While this election is often seen as dominated by Brexit — with Johnson promising to leave the EU by the end of next year, and Corbyn saying he’ll negotiate a better deal and put it to the voters — several polls show that many voters think the NHS is the more important issue. It is the third rail in British politics — most Britons want it better funded, not privatized.
It’s been chronically underfunded over the last nine years of Conservative-led governments and is now critically understaffed and struggling to keep up with demand. Yet it remains a much-beloved institution. Both main parties have pledged to pour huge sums into the health system if they win, though Labour’s pledge of increasing its budget to $200 billion by 2023-2024 is nearly $8 billion more than what the Tories promise.[
Johnson says claims that he’s willing to make the NHS part of a trade deal are “total nonsense.” But Johnson’s long history of lying tends to make voters wary of his promises. “There is not a lot of widespread love or trust for Johnson,” Webb says. “And the NHS is a sore point, one where Labour is trusted more than the Tories already.”
Moreover, when Trump was here last June, he said the NHS would be on the table in trade talks, though he walked back that comment a day later.
Accordingly, Tuesday’s anti-Trump protests will be led by NHS staffers, including doctors and nurses, to whom American intervention in the health service is anathema.
Polls indicate that Johnson’s Conservatives will win the election. Labour’s campaign has mainly been hindered by two things: Corbyn is even more unpopular than Johnson, and his party’s Brexit stance is so vague it hasn’t galvanized support among anti-Brexit voters.
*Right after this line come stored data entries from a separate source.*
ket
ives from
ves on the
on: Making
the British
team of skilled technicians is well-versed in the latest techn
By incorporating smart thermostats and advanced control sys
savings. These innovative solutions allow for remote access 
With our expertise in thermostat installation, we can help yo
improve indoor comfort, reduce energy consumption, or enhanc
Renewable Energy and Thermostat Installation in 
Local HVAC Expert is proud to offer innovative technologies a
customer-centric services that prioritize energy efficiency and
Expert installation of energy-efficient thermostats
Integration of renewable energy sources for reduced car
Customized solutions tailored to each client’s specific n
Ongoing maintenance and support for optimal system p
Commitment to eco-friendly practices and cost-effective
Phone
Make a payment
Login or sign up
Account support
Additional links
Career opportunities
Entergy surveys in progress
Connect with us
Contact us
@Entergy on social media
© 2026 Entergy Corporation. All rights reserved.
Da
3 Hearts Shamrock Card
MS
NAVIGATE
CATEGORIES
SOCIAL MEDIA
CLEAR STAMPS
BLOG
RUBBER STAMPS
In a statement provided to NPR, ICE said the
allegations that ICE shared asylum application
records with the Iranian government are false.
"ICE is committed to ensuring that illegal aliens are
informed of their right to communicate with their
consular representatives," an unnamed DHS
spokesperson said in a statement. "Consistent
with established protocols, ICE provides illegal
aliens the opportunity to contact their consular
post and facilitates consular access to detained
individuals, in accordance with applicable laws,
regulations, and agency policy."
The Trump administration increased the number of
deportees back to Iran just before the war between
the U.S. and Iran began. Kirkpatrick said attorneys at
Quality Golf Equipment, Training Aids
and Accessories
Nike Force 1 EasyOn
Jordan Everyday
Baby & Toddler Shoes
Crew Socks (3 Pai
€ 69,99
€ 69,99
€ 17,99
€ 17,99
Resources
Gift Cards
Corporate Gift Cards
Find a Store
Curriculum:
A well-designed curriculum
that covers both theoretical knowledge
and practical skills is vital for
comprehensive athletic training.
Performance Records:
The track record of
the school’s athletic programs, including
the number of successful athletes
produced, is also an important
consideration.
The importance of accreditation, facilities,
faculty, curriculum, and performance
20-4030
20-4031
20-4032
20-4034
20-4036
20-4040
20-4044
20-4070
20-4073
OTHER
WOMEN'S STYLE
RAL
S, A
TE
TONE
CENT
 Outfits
But it still remains an open question whether the Tories will win big enough to capture a majority of seats in Parliament, which Johnson needs to win approval for a Brexit deal.
A deep-dive YouGov poll last week found that the Tories could gain a majority of 68 seats, but many polls since show a tightening race. For instance, a Savanta ComRes poll claimed the Conservative lead over Labour had slimmed to just 7 percentage points. If that’s accurate, Webb calculates, it would leave the Conservatives eight to 10 seats short.
“There is still time for stuff to change,” he says. “It’s not done and dusted.”